**Problem to solve:** Transcribe the data below word for word, leaving out the pictures.

───

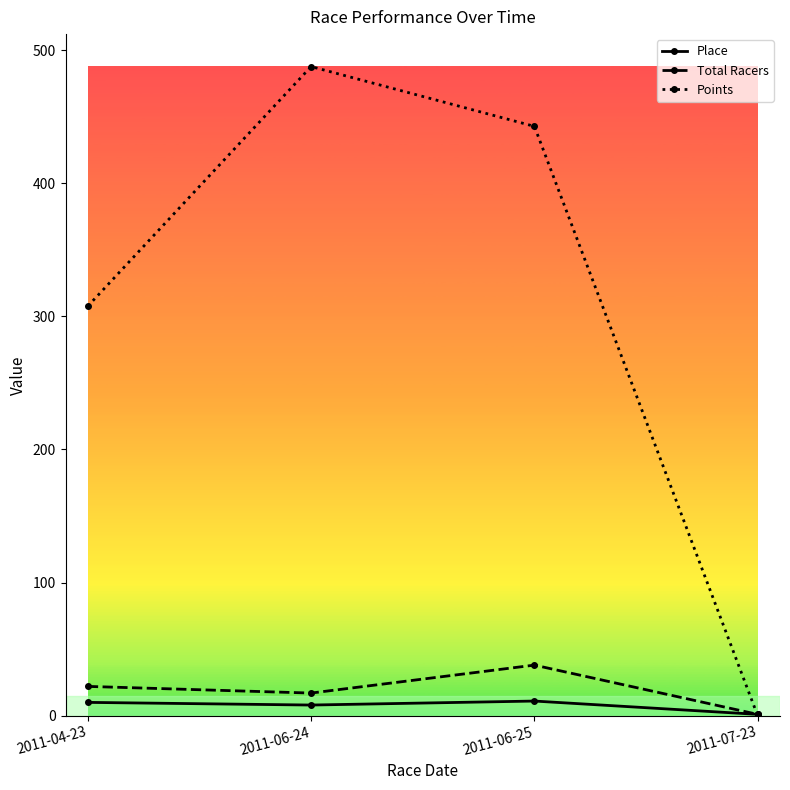

What is the sum of all Total Racers values?

78.0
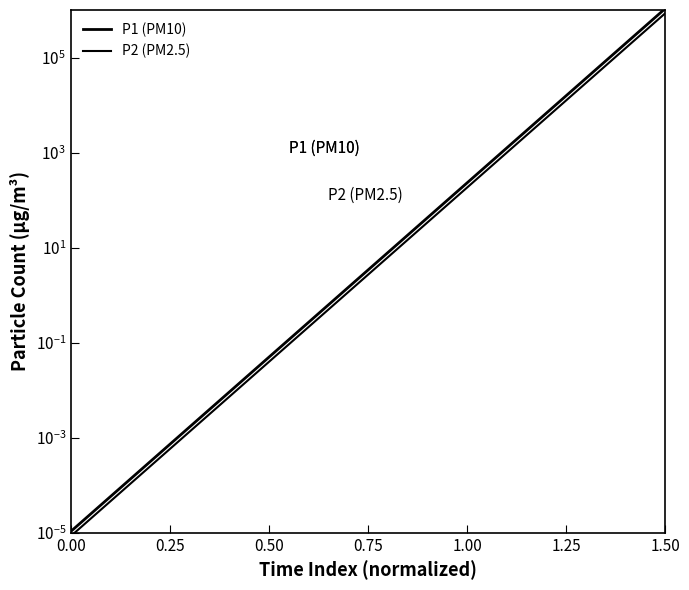

What is the greatest value displayed?

1066666.7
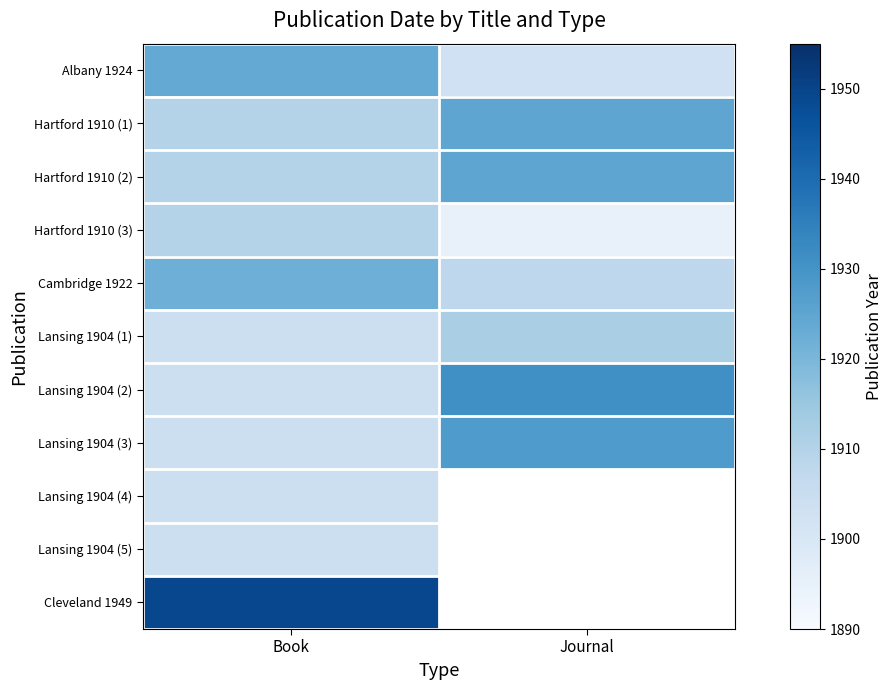

How many values in Lansing 1904 (5) are above zero?

1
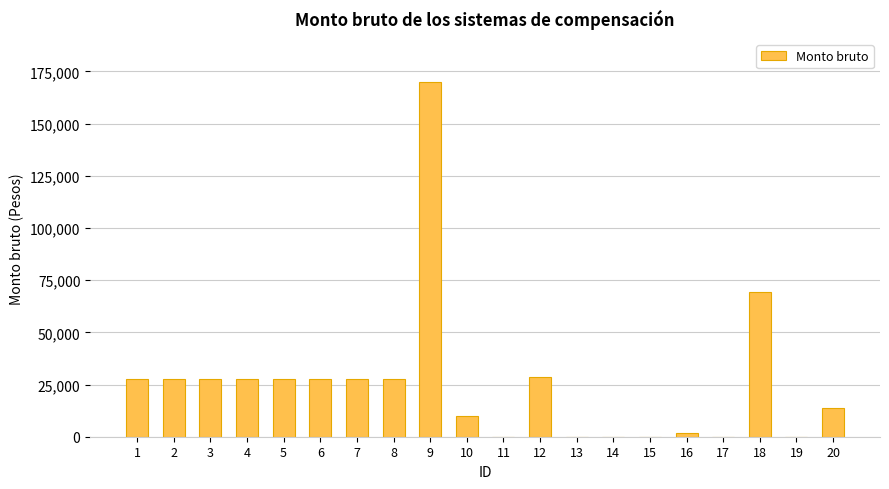

What is the sum of all values?

515832.8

───

**Output of the task:**
What is the sum of all Total Racers values?

78.0

What is the greatest value displayed?

1066666.7

How many values in Lansing 1904 (5) are above zero?

1

What is the sum of all values?

515832.8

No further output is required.